The problem:
Rewrite the project description below, starting at "It works across" and ending at "S4 AGI accelerator.", with "OpenBSD" substituted for "NetBSD".

Given passage:

# # #

It works across multiple platforms like FreeBSD, OpenXR-conformant platforms, Linux, NetBSD, iOS, Android, macOS, WSL, and various hardware architectures (x86, x86_64, ARM, ARM64, RISC-V, etc.). It's compatible with classic mobile devices, TVs, VRs, infotainment systems, avionics control systems, and more.
There are two important considerations:
- AGI agents require our S4 AGI accelerator.
- Rendering environments demands a GPU with Vulkan or Metal support, and for achieving realism, the S4 AGI accelerator is necessary.
Why Not Use Existing Tools?
This project is driven by a clear mission: to build an AGI agent capable of successfully experiencing, solving, and navigating a wide range of environments and contexts that can be transferred into reality. Achieving this goal requires a high level of complexity, integration, and optimization, making abstraction or adaptation impractical. We are not reinventing the wheel, but we refuse to hack an existing game engine into an AGI agent within the current paradigm. The goal is to leave behind the legacy UI/UX paradigms and, as traditional editors, desktop environments, and other legacy paradigms limit design space.
This project adheres to two critical design and architecture principles:
- The Vitruvian principle of architecture: "Beauty is founded in utility and firmness."
- Alan Kay's famous principle of design at Xerox PARC: "Make simple things simple and complex things possible."

# # #

Information:
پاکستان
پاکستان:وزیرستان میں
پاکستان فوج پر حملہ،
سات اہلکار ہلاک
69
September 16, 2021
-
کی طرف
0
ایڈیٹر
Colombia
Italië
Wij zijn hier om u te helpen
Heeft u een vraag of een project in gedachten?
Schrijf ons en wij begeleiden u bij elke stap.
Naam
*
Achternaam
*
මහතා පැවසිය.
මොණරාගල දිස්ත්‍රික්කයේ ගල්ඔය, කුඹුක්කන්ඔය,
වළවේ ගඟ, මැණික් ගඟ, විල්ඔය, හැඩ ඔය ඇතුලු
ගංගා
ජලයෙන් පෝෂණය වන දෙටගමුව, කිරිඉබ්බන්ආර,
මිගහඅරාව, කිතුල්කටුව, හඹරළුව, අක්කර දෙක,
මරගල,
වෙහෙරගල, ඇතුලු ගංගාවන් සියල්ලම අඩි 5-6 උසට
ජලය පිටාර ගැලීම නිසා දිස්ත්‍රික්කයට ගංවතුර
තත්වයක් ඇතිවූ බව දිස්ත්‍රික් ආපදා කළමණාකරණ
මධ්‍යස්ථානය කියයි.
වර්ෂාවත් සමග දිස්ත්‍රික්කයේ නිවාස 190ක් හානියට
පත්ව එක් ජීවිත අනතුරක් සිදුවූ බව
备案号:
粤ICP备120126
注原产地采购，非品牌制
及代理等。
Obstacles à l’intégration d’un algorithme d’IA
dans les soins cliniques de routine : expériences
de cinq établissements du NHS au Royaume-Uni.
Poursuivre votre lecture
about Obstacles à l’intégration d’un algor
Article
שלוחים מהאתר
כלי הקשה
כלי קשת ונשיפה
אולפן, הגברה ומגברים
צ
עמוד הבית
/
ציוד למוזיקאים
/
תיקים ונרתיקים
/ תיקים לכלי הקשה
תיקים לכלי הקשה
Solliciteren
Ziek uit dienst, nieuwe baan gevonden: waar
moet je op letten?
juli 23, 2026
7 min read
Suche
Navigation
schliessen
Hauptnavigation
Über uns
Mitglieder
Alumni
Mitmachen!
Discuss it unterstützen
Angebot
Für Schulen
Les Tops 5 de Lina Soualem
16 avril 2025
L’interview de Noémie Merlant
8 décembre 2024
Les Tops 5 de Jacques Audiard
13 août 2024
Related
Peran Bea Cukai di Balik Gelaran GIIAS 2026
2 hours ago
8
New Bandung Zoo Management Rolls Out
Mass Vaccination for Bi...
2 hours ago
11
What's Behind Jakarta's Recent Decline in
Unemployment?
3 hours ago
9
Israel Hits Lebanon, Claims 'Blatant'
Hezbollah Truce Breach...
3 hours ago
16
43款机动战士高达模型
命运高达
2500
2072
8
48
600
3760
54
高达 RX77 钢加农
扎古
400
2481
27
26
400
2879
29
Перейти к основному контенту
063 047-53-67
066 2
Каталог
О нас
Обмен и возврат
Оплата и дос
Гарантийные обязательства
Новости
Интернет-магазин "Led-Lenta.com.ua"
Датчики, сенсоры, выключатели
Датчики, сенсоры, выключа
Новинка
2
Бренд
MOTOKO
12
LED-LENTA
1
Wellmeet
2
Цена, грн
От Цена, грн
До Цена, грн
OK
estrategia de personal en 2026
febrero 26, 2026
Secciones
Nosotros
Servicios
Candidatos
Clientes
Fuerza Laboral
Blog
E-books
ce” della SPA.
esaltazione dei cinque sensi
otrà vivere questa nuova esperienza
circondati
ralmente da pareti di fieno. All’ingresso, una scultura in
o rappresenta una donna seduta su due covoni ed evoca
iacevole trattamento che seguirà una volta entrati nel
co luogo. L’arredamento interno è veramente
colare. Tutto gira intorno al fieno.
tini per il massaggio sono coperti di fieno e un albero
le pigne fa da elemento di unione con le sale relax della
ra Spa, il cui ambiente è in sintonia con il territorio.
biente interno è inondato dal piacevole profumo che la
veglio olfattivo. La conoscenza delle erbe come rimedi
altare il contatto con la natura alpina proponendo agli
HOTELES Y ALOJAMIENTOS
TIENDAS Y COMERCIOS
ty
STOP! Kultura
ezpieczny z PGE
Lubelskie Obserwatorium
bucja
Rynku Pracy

# # #

Response to the exercise:
It works across multiple platforms like FreeBSD, OpenXR-conformant platforms, Linux, OpenBSD, iOS, Android, macOS, WSL, and various hardware architectures (x86, x86_64, ARM, ARM64, RISC-V, etc.). It's compatible with classic mobile devices, TVs, VRs, infotainment systems, avionics control systems, and more.
There are two important considerations:
- AGI agents require our S4 AGI accelerator.